> _WHAT IS NEEDED_
Give back every record below, character for character.

======== SUPPLIED RECORDS

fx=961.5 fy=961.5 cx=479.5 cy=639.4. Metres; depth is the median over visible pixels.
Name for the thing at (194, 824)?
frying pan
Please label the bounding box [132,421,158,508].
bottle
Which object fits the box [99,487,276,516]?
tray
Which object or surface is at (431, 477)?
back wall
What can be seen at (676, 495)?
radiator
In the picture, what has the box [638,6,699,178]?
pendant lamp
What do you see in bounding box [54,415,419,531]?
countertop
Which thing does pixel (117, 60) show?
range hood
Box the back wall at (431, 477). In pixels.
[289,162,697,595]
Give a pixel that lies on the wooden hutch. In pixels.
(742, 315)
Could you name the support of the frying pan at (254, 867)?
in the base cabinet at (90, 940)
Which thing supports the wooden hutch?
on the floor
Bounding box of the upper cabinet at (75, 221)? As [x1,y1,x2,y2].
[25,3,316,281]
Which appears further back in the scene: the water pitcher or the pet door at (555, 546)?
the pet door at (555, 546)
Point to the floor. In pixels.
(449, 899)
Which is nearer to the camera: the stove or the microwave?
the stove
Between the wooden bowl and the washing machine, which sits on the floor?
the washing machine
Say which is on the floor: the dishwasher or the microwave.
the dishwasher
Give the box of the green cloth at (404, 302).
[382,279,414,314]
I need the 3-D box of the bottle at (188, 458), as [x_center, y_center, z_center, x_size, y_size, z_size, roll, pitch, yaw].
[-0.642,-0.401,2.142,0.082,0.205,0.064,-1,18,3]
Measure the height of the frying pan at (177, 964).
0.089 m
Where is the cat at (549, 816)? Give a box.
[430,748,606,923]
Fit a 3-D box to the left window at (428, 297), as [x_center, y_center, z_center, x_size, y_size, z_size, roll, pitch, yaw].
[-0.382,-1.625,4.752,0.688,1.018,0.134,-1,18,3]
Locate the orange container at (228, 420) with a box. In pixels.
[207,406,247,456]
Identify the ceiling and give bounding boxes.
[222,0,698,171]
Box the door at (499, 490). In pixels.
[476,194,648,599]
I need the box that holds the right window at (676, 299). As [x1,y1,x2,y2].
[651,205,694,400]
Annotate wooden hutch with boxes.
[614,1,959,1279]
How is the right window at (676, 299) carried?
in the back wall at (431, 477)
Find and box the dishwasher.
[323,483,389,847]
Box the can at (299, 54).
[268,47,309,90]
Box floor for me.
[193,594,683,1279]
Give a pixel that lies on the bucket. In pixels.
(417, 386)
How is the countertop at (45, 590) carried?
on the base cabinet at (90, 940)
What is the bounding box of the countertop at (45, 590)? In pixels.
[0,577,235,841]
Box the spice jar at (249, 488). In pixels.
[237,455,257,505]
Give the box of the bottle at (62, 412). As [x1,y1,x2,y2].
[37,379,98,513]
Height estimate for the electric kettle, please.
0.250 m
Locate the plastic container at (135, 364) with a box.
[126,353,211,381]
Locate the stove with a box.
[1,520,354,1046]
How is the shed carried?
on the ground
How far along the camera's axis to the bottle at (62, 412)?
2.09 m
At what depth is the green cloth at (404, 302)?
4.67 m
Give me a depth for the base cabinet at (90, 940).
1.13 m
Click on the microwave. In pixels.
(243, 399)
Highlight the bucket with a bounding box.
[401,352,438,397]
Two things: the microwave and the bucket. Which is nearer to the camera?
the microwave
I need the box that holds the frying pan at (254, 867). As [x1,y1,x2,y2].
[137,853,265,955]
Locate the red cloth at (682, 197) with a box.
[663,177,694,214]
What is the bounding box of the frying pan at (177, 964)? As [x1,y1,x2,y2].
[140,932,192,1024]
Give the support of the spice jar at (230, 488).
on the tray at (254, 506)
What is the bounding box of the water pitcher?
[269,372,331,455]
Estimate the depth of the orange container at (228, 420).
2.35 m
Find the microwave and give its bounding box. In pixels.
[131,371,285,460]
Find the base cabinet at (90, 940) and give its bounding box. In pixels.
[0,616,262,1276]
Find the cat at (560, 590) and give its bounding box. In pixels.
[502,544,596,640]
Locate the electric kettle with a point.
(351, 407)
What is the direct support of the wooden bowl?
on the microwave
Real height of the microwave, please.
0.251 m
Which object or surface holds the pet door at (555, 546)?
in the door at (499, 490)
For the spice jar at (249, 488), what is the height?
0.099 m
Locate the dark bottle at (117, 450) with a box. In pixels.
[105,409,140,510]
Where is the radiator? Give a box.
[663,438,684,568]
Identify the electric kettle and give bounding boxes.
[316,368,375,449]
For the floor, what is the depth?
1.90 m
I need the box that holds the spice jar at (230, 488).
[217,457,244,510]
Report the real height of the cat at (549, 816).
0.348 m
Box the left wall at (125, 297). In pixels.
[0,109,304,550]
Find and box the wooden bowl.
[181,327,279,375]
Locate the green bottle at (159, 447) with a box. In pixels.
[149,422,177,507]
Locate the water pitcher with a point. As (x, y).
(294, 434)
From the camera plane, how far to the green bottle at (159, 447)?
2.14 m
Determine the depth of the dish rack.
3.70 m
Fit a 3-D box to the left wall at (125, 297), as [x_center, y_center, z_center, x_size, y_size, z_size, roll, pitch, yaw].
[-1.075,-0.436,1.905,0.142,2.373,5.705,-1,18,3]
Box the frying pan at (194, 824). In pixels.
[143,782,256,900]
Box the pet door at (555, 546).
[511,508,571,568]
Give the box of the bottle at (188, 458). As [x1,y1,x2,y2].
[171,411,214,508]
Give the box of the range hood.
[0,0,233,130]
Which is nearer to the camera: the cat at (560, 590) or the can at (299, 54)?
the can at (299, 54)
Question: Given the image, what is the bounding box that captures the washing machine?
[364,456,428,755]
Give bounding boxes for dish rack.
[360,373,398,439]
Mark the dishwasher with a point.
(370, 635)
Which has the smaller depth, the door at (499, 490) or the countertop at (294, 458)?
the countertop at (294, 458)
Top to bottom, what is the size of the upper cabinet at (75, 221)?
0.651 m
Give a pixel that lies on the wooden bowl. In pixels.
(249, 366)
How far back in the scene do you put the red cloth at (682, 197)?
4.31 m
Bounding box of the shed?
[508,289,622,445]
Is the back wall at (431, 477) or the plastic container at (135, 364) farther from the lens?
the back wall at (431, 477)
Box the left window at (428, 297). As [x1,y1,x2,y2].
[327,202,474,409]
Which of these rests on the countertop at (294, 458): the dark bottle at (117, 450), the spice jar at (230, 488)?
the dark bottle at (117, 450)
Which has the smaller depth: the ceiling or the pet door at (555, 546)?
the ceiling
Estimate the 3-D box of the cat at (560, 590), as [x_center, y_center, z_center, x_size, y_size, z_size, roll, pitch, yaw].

================

> _WRITTEN ANSWER_
fx=961.5 fy=961.5 cx=479.5 cy=639.4. Metres; depth is the median over visible pixels.
Name for the thing at (194, 824)?
frying pan
Please label the bounding box [132,421,158,508].
bottle
Which object fits the box [99,487,276,516]?
tray
Which object or surface is at (431, 477)?
back wall
What can be seen at (676, 495)?
radiator
In the picture, what has the box [638,6,699,178]?
pendant lamp
What do you see in bounding box [54,415,419,531]?
countertop
Which thing does pixel (117, 60) show?
range hood
Box the back wall at (431, 477). In pixels.
[289,162,697,595]
Give a pixel that lies on the wooden hutch. In pixels.
(742, 315)
Could you name the support of the frying pan at (254, 867)?
in the base cabinet at (90, 940)
Which thing supports the wooden hutch?
on the floor
Bounding box of the upper cabinet at (75, 221)? As [x1,y1,x2,y2].
[25,3,316,281]
Which appears further back in the scene: the water pitcher or the pet door at (555, 546)?
the pet door at (555, 546)
Point to the floor. In pixels.
(449, 899)
Which is nearer to the camera: the stove or the microwave?
the stove
Between the wooden bowl and the washing machine, which sits on the floor?
the washing machine
Say which is on the floor: the dishwasher or the microwave.
the dishwasher
Give the box of the green cloth at (404, 302).
[382,279,414,314]
I need the 3-D box of the bottle at (188, 458), as [x_center, y_center, z_center, x_size, y_size, z_size, roll, pitch, yaw].
[-0.642,-0.401,2.142,0.082,0.205,0.064,-1,18,3]
Measure the height of the frying pan at (177, 964).
0.089 m
Where is the cat at (549, 816)? Give a box.
[430,748,606,923]
Fit a 3-D box to the left window at (428, 297), as [x_center, y_center, z_center, x_size, y_size, z_size, roll, pitch, yaw].
[-0.382,-1.625,4.752,0.688,1.018,0.134,-1,18,3]
Locate the orange container at (228, 420) with a box. In pixels.
[207,406,247,456]
Identify the ceiling and give bounding boxes.
[222,0,698,171]
Box the door at (499, 490). In pixels.
[476,194,648,599]
I need the box that holds the right window at (676, 299). As [x1,y1,x2,y2].
[651,205,694,400]
Annotate wooden hutch with boxes.
[614,1,959,1279]
How is the right window at (676, 299) carried?
in the back wall at (431, 477)
Find and box the dishwasher.
[323,483,389,847]
Box the can at (299, 54).
[268,47,309,90]
Box floor for me.
[193,594,683,1279]
Give a pixel that lies on the bucket. In pixels.
(417, 386)
How is the countertop at (45, 590) carried?
on the base cabinet at (90, 940)
What is the bounding box of the countertop at (45, 590)? In pixels.
[0,577,235,841]
Box the spice jar at (249, 488). In pixels.
[237,455,257,505]
Give the box of the bottle at (62, 412). As [x1,y1,x2,y2].
[37,379,98,513]
Height estimate for the electric kettle, please.
0.250 m
Locate the plastic container at (135, 364) with a box.
[126,353,211,381]
Locate the stove with a box.
[1,520,354,1046]
How is the shed carried?
on the ground
How far along the camera's axis to the bottle at (62, 412)?
2.09 m
At what depth is the green cloth at (404, 302)?
4.67 m
Give me a depth for the base cabinet at (90, 940).
1.13 m
Click on the microwave. In pixels.
(243, 399)
Highlight the bucket with a bounding box.
[401,352,438,397]
Two things: the microwave and the bucket. Which is nearer to the camera?
the microwave
I need the box that holds the frying pan at (254, 867). As [x1,y1,x2,y2].
[137,853,265,955]
Locate the red cloth at (682, 197) with a box.
[663,177,694,214]
What is the bounding box of the frying pan at (177, 964)? As [x1,y1,x2,y2].
[140,932,192,1024]
Give the support of the spice jar at (230, 488).
on the tray at (254, 506)
What is the bounding box of the water pitcher?
[269,372,331,455]
Estimate the depth of the orange container at (228, 420).
2.35 m
Find the microwave and give its bounding box. In pixels.
[131,371,285,460]
Find the base cabinet at (90, 940) and give its bounding box. In pixels.
[0,616,262,1276]
Find the cat at (560, 590) and give its bounding box. In pixels.
[502,544,596,640]
Locate the electric kettle with a point.
(351, 407)
What is the direct support of the wooden bowl?
on the microwave
Real height of the microwave, please.
0.251 m
Which object or surface holds the pet door at (555, 546)?
in the door at (499, 490)
For the spice jar at (249, 488), what is the height?
0.099 m
Locate the dark bottle at (117, 450) with a box. In pixels.
[105,409,140,510]
Where is the radiator? Give a box.
[663,438,684,568]
Identify the electric kettle and give bounding boxes.
[316,368,375,449]
For the floor, what is the depth?
1.90 m
I need the box that holds the spice jar at (230, 488).
[217,457,244,510]
Report the real height of the cat at (549, 816).
0.348 m
Box the left wall at (125, 297). In pixels.
[0,109,304,550]
Find and box the wooden bowl.
[181,327,279,375]
Locate the green bottle at (159, 447) with a box. In pixels.
[149,422,177,507]
Locate the water pitcher with a point. As (x, y).
(294, 434)
From the camera plane, how far to the green bottle at (159, 447)?
2.14 m
Determine the depth of the dish rack.
3.70 m
Fit a 3-D box to the left wall at (125, 297), as [x_center, y_center, z_center, x_size, y_size, z_size, roll, pitch, yaw].
[-1.075,-0.436,1.905,0.142,2.373,5.705,-1,18,3]
Box the frying pan at (194, 824). In pixels.
[143,782,256,900]
Box the pet door at (555, 546).
[511,508,571,568]
Give the box of the bottle at (188, 458). As [x1,y1,x2,y2].
[171,411,214,508]
Give the box of the range hood.
[0,0,233,130]
Which is nearer to the camera: the cat at (560, 590) or the can at (299, 54)?
the can at (299, 54)
Question: Given the image, what is the bounding box that captures the washing machine?
[364,456,428,755]
Give bounding boxes for dish rack.
[360,373,398,439]
Mark the dishwasher with a point.
(370, 635)
Which has the smaller depth, the door at (499, 490) or the countertop at (294, 458)?
the countertop at (294, 458)
Top to bottom, what is the size of the upper cabinet at (75, 221)?
0.651 m
Give a pixel that lies on the wooden bowl. In pixels.
(249, 366)
How far back in the scene do you put the red cloth at (682, 197)?
4.31 m
Bounding box of the shed?
[508,289,622,445]
Is the back wall at (431, 477) or the plastic container at (135, 364) farther from the lens?
the back wall at (431, 477)
Box the left window at (428, 297). As [x1,y1,x2,y2].
[327,202,474,409]
Which of these rests on the countertop at (294, 458): the dark bottle at (117, 450), the spice jar at (230, 488)?
the dark bottle at (117, 450)
Which has the smaller depth: the ceiling or the pet door at (555, 546)?
the ceiling
Estimate the 3-D box of the cat at (560, 590), as [x_center, y_center, z_center, x_size, y_size, z_size, roll, pitch, yaw].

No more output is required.